▶ **Work required**: Present each line of the material below as an item in a numbered list, omitting any blank lines.

▶ **Provided records**:
- - -
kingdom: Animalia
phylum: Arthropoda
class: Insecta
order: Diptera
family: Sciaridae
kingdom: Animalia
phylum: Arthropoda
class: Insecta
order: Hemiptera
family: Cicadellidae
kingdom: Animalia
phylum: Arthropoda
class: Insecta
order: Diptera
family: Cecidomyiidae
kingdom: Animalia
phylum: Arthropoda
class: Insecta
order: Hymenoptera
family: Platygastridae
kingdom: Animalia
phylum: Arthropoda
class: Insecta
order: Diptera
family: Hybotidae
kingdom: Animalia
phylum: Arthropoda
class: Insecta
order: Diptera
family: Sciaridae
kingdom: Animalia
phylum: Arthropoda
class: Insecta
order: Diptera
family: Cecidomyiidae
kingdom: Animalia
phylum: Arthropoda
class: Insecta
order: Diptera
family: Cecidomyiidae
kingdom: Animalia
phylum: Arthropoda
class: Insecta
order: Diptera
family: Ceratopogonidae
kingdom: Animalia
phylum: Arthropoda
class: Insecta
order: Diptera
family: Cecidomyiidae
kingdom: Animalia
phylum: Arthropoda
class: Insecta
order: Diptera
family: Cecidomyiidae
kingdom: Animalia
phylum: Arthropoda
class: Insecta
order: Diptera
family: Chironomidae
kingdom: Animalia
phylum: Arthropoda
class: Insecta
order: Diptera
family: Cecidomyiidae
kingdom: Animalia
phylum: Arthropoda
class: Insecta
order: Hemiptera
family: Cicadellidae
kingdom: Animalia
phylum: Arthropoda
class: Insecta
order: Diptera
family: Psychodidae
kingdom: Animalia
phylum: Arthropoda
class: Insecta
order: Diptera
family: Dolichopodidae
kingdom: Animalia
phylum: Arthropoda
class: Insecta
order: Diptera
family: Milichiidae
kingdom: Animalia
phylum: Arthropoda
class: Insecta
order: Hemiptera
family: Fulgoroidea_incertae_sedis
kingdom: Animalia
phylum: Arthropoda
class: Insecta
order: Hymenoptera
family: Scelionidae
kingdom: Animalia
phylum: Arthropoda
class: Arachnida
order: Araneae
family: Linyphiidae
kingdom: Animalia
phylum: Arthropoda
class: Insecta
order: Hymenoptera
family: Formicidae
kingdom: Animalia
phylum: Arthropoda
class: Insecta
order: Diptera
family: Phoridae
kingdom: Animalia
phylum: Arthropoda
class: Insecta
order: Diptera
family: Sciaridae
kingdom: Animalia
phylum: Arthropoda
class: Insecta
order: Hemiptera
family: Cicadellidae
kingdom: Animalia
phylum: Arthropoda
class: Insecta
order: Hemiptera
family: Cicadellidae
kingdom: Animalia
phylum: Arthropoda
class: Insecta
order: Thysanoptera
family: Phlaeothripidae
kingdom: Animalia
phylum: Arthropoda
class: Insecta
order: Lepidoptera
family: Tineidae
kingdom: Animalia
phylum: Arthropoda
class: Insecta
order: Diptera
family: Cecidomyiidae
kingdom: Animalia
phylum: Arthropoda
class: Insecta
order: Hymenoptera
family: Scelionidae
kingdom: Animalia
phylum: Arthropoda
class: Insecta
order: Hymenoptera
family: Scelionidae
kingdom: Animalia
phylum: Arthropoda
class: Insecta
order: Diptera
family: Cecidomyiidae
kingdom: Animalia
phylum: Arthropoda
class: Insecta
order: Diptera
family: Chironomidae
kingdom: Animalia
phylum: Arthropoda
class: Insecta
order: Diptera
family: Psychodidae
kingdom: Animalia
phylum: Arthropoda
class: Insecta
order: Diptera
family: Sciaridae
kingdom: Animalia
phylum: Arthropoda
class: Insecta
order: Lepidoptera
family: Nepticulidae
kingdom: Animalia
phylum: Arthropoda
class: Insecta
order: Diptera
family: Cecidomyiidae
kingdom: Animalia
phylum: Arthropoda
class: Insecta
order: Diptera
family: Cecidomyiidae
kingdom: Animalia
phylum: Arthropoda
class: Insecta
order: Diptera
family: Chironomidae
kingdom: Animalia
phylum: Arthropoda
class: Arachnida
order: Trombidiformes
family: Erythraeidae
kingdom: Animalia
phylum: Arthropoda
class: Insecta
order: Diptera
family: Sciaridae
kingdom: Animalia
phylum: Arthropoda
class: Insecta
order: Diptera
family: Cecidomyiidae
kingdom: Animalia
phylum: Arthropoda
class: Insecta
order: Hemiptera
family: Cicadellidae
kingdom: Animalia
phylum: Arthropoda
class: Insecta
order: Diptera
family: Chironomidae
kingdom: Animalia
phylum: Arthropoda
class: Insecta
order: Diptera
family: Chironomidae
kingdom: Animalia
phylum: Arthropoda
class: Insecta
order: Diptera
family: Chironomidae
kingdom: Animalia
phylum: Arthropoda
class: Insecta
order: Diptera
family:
- - -
▶ **Complete answer**:
1. kingdom: Animalia
2. phylum: Arthropoda
3. class: Insecta
4. order: Diptera
5. family: Sciaridae
6. kingdom: Animalia
7. phylum: Arthropoda
8. class: Insecta
9. order: Hemiptera
10. family: Cicadellidae
11. kingdom: Animalia
12. phylum: Arthropoda
13. class: Insecta
14. order: Diptera
15. family: Cecidomyiidae
16. kingdom: Animalia
17. phylum: Arthropoda
18. class: Insecta
19. order: Hymenoptera
20. family: Platygastridae
21. kingdom: Animalia
22. phylum: Arthropoda
23. class: Insecta
24. order: Diptera
25. family: Hybotidae
26. kingdom: Animalia
27. phylum: Arthropoda
28. class: Insecta
29. order: Diptera
30. family: Sciaridae
31. kingdom: Animalia
32. phylum: Arthropoda
33. class: Insecta
34. order: Diptera
35. family: Cecidomyiidae
36. kingdom: Animalia
37. phylum: Arthropoda
38. class: Insecta
39. order: Diptera
40. family: Cecidomyiidae
41. kingdom: Animalia
42. phylum: Arthropoda
43. class: Insecta
44. order: Diptera
45. family: Ceratopogonidae
46. kingdom: Animalia
47. phylum: Arthropoda
48. class: Insecta
49. order: Diptera
50. family: Cecidomyiidae
51. kingdom: Animalia
52. phylum: Arthropoda
53. class: Insecta
54. order: Diptera
55. family: Cecidomyiidae
56. kingdom: Animalia
57. phylum: Arthropoda
58. class: Insecta
59. order: Diptera
60. family: Chironomidae
61. kingdom: Animalia
62. phylum: Arthropoda
63. class: Insecta
64. order: Diptera
65. family: Cecidomyiidae
66. kingdom: Animalia
67. phylum: Arthropoda
68. class: Insecta
69. order: Hemiptera
70. family: Cicadellidae
71. kingdom: Animalia
72. phylum: Arthropoda
73. class: Insecta
74. order: Diptera
75. family: Psychodidae
76. kingdom: Animalia
77. phylum: Arthropoda
78. class: Insecta
79. order: Diptera
80. family: Dolichopodidae
81. kingdom: Animalia
82. phylum: Arthropoda
83. class: Insecta
84. order: Diptera
85. family: Milichiidae
86. kingdom: Animalia
87. phylum: Arthropoda
88. class: Insecta
89. order: Hemiptera
90. family: Fulgoroidea_incertae_sedis
91. kingdom: Animalia
92. phylum: Arthropoda
93. class: Insecta
94. order: Hymenoptera
95. family: Scelionidae
96. kingdom: Animalia
97. phylum: Arthropoda
98. class: Arachnida
99. order: Araneae
100. family: Linyphiidae
101. kingdom: Animalia
102. phylum: Arthropoda
103. class: Insecta
104. order: Hymenoptera
105. family: Formicidae
106. kingdom: Animalia
107. phylum: Arthropoda
108. class: Insecta
109. order: Diptera
110. family: Phoridae
111. kingdom: Animalia
112. phylum: Arthropoda
113. class: Insecta
114. order: Diptera
115. family: Sciaridae
116. kingdom: Animalia
117. phylum: Arthropoda
118. class: Insecta
119. order: Hemiptera
120. family: Cicadellidae
121. kingdom: Animalia
122. phylum: Arthropoda
123. class: Insecta
124. order: Hemiptera
125. family: Cicadellidae
126. kingdom: Animalia
127. phylum: Arthropoda
128. class: Insecta
129. order: Thysanoptera
130. family: Phlaeothripidae
131. kingdom: Animalia
132. phylum: Arthropoda
133. class: Insecta
134. order: Lepidoptera
135. family: Tineidae
136. kingdom: Animalia
137. phylum: Arthropoda
138. class: Insecta
139. order: Diptera
140. family: Cecidomyiidae
141. kingdom: Animalia
142. phylum: Arthropoda
143. class: Insecta
144. order: Hymenoptera
145. family: Scelionidae
146. kingdom: Animalia
147. phylum: Arthropoda
148. class: Insecta
149. order: Hymenoptera
150. family: Scelionidae
151. kingdom: Animalia
152. phylum: Arthropoda
153. class: Insecta
154. order: Diptera
155. family: Cecidomyiidae
156. kingdom: Animalia
157. phylum: Arthropoda
158. class: Insecta
159. order: Diptera
160. family: Chironomidae
161. kingdom: Animalia
162. phylum: Arthropoda
163. class: Insecta
164. order: Diptera
165. family: Psychodidae
166. kingdom: Animalia
167. phylum: Arthropoda
168. class: Insecta
169. order: Diptera
170. family: Sciaridae
171. kingdom: Animalia
172. phylum: Arthropoda
173. class: Insecta
174. order: Lepidoptera
175. family: Nepticulidae
176. kingdom: Animalia
177. phylum: Arthropoda
178. class: Insecta
179. order: Diptera
180. family: Cecidomyiidae
181. kingdom: Animalia
182. phylum: Arthropoda
183. class: Insecta
184. order: Diptera
185. family: Cecidomyiidae
186. kingdom: Animalia
187. phylum: Arthropoda
188. class: Insecta
189. order: Diptera
190. family: Chironomidae
191. kingdom: Animalia
192. phylum: Arthropoda
193. class: Arachnida
194. order: Trombidiformes
195. family: Erythraeidae
196. kingdom: Animalia
197. phylum: Arthropoda
198. class: Insecta
199. order: Diptera
200. family: Sciaridae
201. kingdom: Animalia
202. phylum: Arthropoda
203. class: Insecta
204. order: Diptera
205. family: Cecidomyiidae
206. kingdom: Animalia
207. phylum: Arthropoda
208. class: Insecta
209. order: Hemiptera
210. family: Cicadellidae
211. kingdom: Animalia
212. phylum: Arthropoda
213. class: Insecta
214. order: Diptera
215. family: Chironomidae
216. kingdom: Animalia
217. phylum: Arthropoda
218. class: Insecta
219. order: Diptera
220. family: Chironomidae
221. kingdom: Animalia
222. phylum: Arthropoda
223. class: Insecta
224. order: Diptera
225. family: Chironomidae
226. kingdom: Animalia
227. phylum: Arthropoda
228. class: Insecta
229. order: Diptera
230. family:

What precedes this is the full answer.